The main problem with the WTO is that the Doha round has been dead in the water for years now. Consequently, debate has shifted away from concluding the round to forging new ways of smaller group decision making that could sustain the organisation into the future, otherwise known as ‘plurilateral’ agreements. At present, the BRICS countries agree that this debate must be resisted as it detracts from concluding the round.
This blocking position is one motivation behind US and European trade strategies, which centre on concluding a grand bilateral transatlantic free-trade agreement (FTA), and separate FTAs in the form of the Trans Pacific Partnership (centred on the US) and the proposed Europe-Japan FTA. East Asians have responded by launching their own ‘Asean (Association of Southeast Asian nations) plus six’ talks. China is included in the latter, but otherwise its BRICS partners are excluded from such grand schemes. Developed countries are also seeking a ‘plurilateral’ agreement on trade in services.

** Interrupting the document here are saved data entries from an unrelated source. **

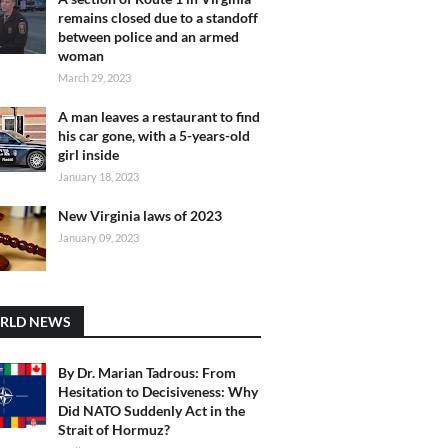
remains closed due to a standoff
between police and an armed
woman
March 29, 2023
A man leaves a restaurant to find
his car gone, with a 5-years-old
girl inside
January 18, 2023
New Virginia laws of 2023
January 09, 2023
RLD NEWS
By Dr. Marian Tadrous: From
Hesitation to Decisiveness: Why
Did NATO Suddenly Act in the
Strait of Hormuz?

How these initiatives will play out in the WTO remains to be seen, but in part they are designed to ratchet up pressure on the BRICS countries, among others. This background explains the BRICS trade ministers’ exhortations to keep the focus on the Doha round and resist initiatives that distract from it. It is not clear how this impasse will be resolved, nor what its implications will be for the WTO.
The BRICS Durban trade agenda has one other centrepiece to it: positioning South Africa as the ‘gateway to Africa’. That the BRICS countries don’t need South Africa in order to access opportunities in Africa is obvious. Nonetheless, the initiative contributes in some measure to South Africa’s apparently growing designs on continental leadership. How it is perceived in the rest of Africa is another matter entirely. I recall being in Berlin for the Group of Eight (G-8) summit in 2007, to which the G-8’s ‘outreach partners’ (Brazil, India, China, South Africa and Mexico) were invited. My German hosts spoke often about the ‘children’s table’ to which the outreach partners were invited to dine, as long as they behaved themselves. Perhaps this is how our African partners will perceive South Africa’s BRICS-gateway gambit — an extension of the ‘South Africa as big brother’ syndrome.
Yet it is clear that the BRICS summit process has arrived and that South Africa’s seat at the table is warranted in some measure. But the jury is still out on whether the BRICS can forge a meaningful trade agenda.